- **TO DO**
Starting at the line that has "fa fa_2(x1, x2, i2, sum1, cout1);" and stopping after the line that has "test_vecs[1] = 4'b1001;", reproduce the listing below exactly; omit everything else.

::: PROVIDED MATERIAL :::

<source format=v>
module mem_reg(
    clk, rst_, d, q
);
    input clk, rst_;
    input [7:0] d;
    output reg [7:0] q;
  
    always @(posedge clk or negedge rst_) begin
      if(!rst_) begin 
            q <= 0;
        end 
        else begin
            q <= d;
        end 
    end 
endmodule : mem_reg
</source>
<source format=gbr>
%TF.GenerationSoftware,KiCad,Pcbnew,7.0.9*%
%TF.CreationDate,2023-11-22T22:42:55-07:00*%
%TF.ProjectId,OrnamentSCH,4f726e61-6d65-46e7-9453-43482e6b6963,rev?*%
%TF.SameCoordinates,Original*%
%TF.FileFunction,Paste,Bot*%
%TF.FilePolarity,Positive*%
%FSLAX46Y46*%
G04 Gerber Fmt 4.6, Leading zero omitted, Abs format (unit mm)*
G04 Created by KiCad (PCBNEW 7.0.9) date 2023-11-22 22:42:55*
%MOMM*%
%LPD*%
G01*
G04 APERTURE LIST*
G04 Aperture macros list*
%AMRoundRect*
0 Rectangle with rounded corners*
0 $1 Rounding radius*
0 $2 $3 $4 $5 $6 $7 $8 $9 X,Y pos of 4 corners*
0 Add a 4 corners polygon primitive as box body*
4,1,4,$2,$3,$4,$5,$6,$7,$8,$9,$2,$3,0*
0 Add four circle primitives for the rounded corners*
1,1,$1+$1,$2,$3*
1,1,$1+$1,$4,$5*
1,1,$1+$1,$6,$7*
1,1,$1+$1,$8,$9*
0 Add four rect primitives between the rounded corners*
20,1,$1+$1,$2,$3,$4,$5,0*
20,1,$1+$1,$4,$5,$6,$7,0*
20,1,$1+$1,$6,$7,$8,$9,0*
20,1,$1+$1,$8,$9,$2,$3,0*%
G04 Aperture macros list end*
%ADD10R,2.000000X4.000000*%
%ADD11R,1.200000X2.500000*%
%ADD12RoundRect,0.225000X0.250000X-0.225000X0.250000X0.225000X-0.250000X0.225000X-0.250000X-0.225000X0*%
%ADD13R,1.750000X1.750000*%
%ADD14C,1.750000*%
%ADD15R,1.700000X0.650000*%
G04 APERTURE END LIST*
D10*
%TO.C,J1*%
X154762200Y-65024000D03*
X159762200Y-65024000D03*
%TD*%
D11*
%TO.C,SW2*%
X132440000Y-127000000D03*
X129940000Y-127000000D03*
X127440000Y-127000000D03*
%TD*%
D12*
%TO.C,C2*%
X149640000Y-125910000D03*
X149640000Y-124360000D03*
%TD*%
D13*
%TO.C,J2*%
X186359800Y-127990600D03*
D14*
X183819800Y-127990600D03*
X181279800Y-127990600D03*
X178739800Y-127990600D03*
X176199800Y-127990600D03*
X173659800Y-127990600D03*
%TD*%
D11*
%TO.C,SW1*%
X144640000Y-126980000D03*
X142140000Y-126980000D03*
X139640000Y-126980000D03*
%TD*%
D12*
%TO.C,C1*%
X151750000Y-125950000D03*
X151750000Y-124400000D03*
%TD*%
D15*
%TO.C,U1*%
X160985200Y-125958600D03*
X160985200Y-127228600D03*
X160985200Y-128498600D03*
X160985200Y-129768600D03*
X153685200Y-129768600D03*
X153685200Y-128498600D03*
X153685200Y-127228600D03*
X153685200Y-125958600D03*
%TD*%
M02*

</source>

:::
::: PROVIDED MATERIAL :::

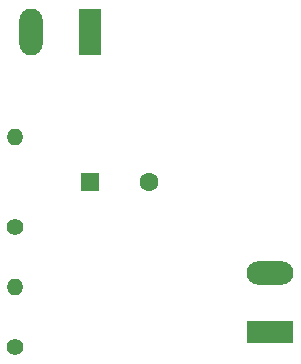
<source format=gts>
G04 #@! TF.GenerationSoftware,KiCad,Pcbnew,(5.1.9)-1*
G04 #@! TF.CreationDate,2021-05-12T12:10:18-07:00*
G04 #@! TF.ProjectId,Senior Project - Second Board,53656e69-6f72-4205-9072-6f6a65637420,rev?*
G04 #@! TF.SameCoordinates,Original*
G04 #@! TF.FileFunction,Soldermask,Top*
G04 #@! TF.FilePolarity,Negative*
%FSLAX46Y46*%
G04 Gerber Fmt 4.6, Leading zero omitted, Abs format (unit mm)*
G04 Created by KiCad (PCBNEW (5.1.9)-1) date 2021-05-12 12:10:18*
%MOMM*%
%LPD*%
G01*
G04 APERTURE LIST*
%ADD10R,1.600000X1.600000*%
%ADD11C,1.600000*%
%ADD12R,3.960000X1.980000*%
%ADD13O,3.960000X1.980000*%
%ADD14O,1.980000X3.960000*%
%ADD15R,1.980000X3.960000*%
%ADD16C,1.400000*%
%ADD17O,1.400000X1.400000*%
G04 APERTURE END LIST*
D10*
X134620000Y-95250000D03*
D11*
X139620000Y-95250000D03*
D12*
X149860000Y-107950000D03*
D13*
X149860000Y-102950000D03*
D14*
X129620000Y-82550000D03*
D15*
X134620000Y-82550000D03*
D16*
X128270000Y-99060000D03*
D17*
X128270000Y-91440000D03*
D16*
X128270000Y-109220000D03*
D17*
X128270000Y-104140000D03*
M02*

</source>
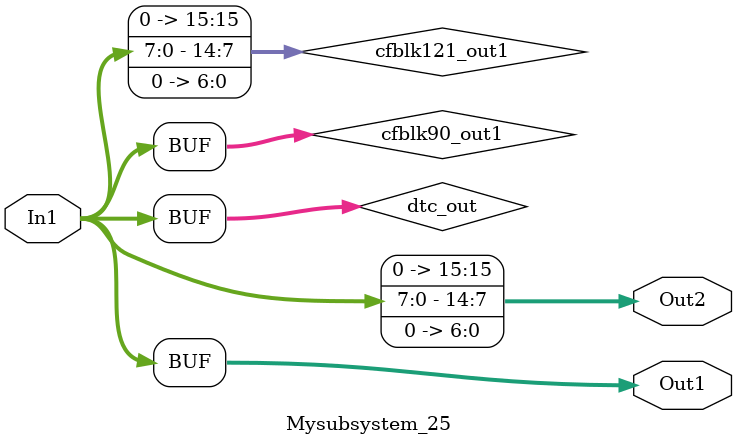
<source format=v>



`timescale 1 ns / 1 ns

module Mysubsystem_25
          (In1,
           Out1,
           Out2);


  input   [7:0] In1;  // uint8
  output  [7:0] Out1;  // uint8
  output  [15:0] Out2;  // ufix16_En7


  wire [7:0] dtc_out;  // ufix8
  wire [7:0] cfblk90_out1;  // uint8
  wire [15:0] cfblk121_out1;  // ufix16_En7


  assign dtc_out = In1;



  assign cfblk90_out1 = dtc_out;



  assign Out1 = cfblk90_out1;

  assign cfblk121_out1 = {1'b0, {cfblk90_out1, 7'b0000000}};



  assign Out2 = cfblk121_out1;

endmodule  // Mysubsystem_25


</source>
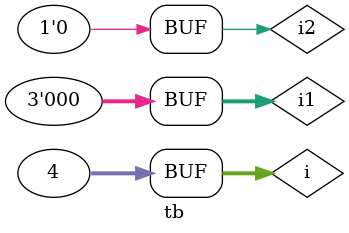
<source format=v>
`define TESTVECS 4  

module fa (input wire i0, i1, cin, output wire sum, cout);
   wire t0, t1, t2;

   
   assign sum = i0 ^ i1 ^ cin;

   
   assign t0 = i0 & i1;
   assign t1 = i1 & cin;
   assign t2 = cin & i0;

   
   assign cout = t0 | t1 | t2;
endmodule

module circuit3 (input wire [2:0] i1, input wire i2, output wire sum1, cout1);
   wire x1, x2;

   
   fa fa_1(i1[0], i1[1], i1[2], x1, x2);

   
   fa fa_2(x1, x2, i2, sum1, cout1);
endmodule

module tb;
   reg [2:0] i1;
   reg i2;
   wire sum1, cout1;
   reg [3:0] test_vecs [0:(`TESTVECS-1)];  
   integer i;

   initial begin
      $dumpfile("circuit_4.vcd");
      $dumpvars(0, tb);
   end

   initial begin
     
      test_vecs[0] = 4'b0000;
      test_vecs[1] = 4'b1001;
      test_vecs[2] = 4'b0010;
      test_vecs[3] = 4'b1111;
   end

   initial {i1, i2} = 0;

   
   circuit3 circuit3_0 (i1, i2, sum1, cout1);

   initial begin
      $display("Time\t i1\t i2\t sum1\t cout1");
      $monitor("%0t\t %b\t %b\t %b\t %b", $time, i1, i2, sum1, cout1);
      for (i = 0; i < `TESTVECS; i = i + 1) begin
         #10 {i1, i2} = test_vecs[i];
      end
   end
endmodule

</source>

:::
::: PROVIDED MATERIAL :::

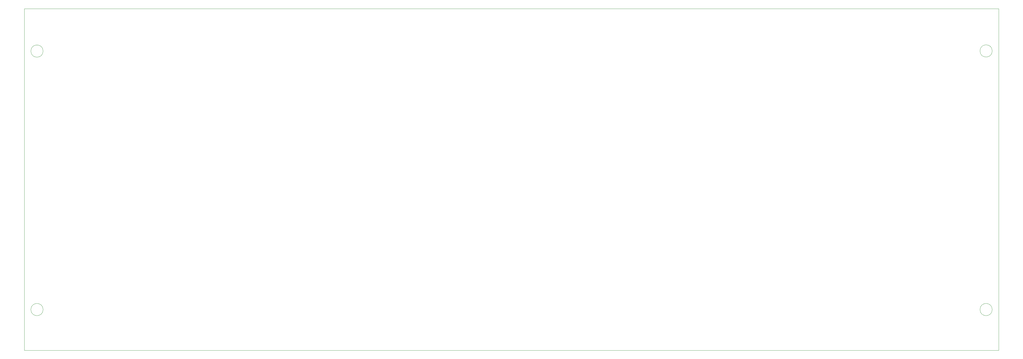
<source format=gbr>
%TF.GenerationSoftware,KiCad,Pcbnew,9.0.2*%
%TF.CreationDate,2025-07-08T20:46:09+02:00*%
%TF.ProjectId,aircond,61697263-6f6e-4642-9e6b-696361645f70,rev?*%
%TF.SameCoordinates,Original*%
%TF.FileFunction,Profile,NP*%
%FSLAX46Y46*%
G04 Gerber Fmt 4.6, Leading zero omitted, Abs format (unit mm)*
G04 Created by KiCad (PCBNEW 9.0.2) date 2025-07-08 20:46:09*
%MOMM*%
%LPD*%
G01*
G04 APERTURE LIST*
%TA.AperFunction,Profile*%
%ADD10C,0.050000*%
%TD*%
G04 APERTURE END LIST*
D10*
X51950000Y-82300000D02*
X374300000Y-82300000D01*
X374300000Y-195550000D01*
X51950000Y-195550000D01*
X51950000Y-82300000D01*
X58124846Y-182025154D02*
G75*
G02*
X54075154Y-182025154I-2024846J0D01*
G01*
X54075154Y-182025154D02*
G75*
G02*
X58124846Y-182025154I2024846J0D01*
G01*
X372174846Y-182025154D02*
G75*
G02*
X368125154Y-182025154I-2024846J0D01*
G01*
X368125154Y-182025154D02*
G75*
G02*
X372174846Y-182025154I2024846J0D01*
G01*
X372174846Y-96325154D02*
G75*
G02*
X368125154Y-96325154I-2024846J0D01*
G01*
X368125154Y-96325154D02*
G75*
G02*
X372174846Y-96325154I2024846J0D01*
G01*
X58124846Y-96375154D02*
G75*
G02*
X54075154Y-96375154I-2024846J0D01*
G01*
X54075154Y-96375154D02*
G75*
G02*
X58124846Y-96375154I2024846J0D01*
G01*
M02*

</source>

:::

- **WRITTEN SOLUTION**
   fa fa_2(x1, x2, i2, sum1, cout1);
endmodule

module tb;
   reg [2:0] i1;
   reg i2;
   wire sum1, cout1;
   reg [3:0] test_vecs [0:(`TESTVECS-1)];  
   integer i;

   initial begin
      $dumpfile("circuit_4.vcd");
      $dumpvars(0, tb);
   end

   initial begin
     
      test_vecs[0] = 4'b0000;
      test_vecs[1] = 4'b1001;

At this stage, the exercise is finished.